Note that CUDA offers overloaded min() and max() functions that cover just about any scalar type and these functions map pretty much straight to appropriate hardware instructions. So I would recommend using these, rather than basing minimum / maximum computations on explicit comparisons.

I ended up implementing the bit twiddling, and the difference between the two methods is negligible. The code snippets I posted are a small fraction of a more complex kernel and represent the code with the greatest divergence.

It seems that the extra numerical operations in the bit twiddling effectively even the removal of divergence in the code.

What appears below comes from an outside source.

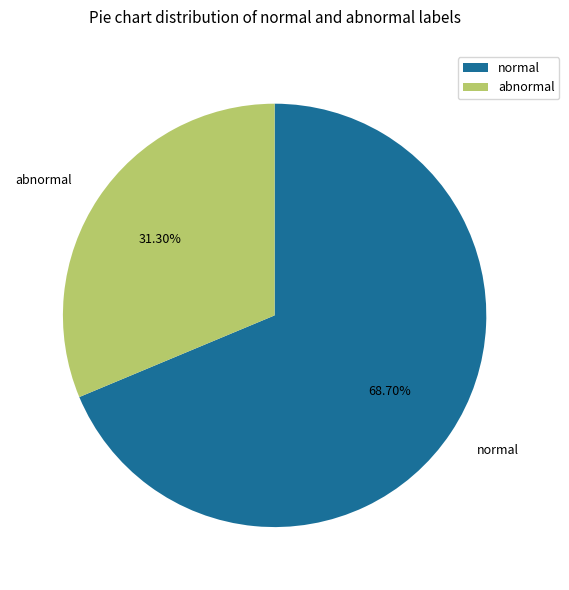

Which category accounts for the majority?

normal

Given that the compiler is this mature, isn’t the Best Practices Guide high priority guideline concerning divergence overrated?

I ended up implementing the bit twiddling, and the difference between the two methods is negligible. The code snippets I posted are a small fraction of a more complex kernel and represent the code with the greatest divergence.

It seems that the extra numerical operations in the bit twiddling effectively even the removal of divergence in the code. Given that the compiler is this mature, isn’t the Best Practices Guide high priority guideline concerning divergence overrated?

I’d hazard a guess that your code is memory bandwidth bound, in which case any halfway reasonable implementation of the calculation will run at the same speed.

I’d hazard a guess that your code is memory bandwidth bound, in which case any halfway reasonable implementation of the calculation will run at the same speed.

Divergence is still an issue to watch out for, but the cases of very local divergence (a few C-statements in the body of an if-statement) are not the ones programmer’s should be worried about. The compiler typically handles these appropriately via predicated execution and/or select instructions, sometimes in conjunction with uniform branches. From looking at quite a bit of compiler-generated machine code, in many such cases the generated code is optimal. You can use cuobjdump to check on the compiler’s work.

Divergence is still an issue to watch out for, but the cases of very local divergence (a few C-statements in the body of an if-statement) are not the ones programmer’s should be worried about. The compiler typically handles these appropriately via predicated execution and/or select instructions, sometimes in conjunction with uniform branches. From looking at quite a bit of compiler-generated machine code, in many such cases the generated code is optimal. You can use cuobjdump to check on the compiler’s work.